## PROVIDED DATA:
■ ■ ■ ■ ■ ■ ■

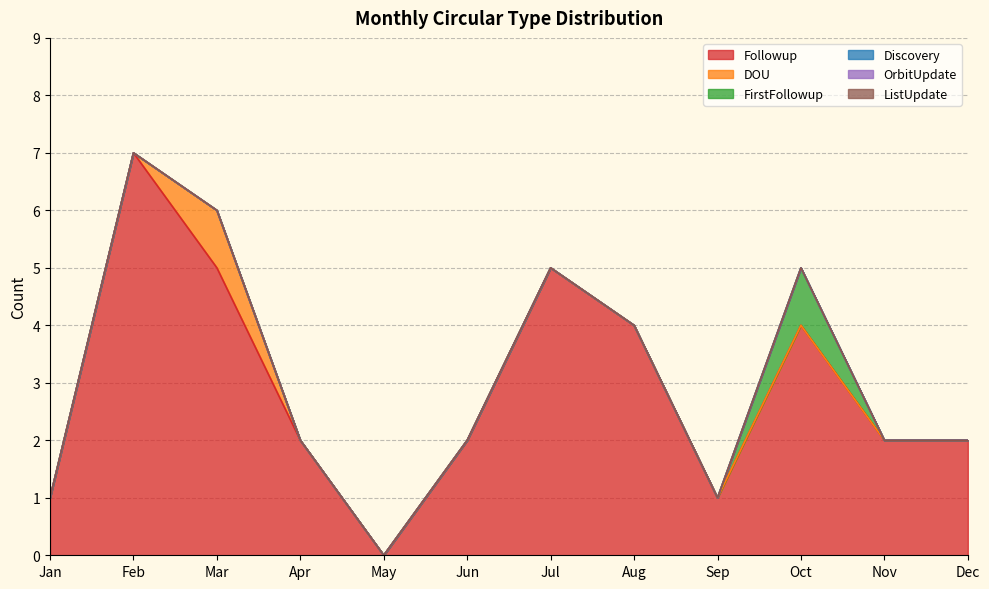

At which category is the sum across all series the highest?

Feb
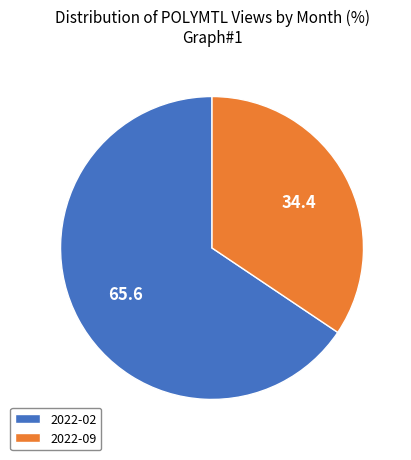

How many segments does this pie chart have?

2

■ ■ ■ ■ ■ ■ ■

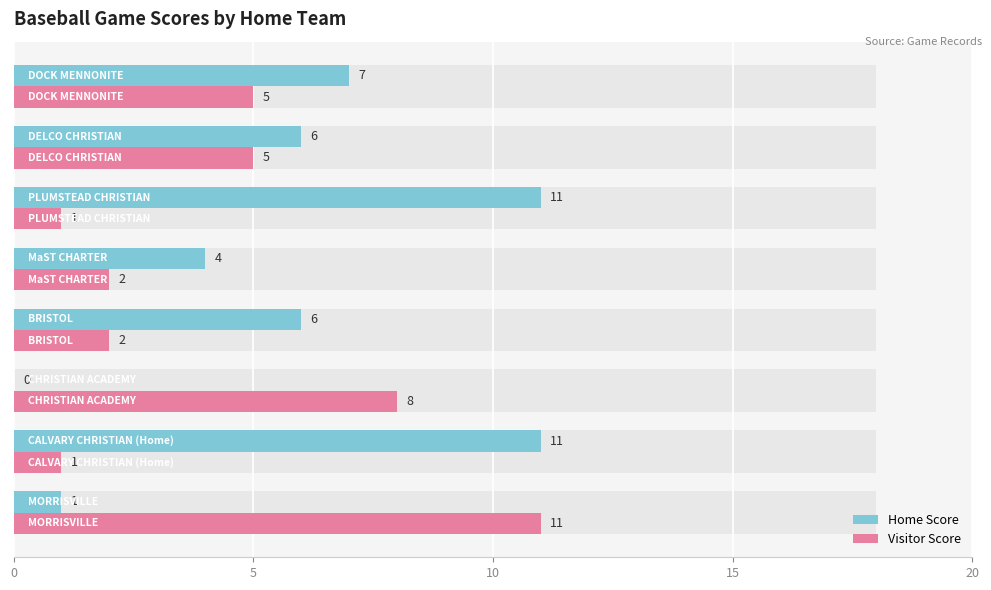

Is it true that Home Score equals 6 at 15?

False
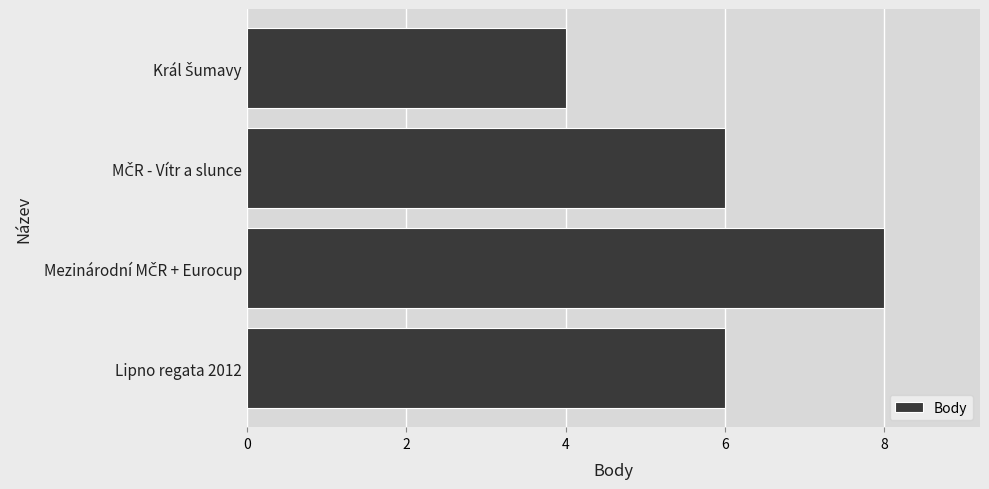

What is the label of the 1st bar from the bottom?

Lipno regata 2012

■ ■ ■ ■ ■ ■ ■

Copy out the items word for word, starting at the line that contains "What is the" and ending after the line that contains "Lipno regata 2012".

## WRITTEN REPLY:
What is the label of the 1st bar from the bottom?

Lipno regata 2012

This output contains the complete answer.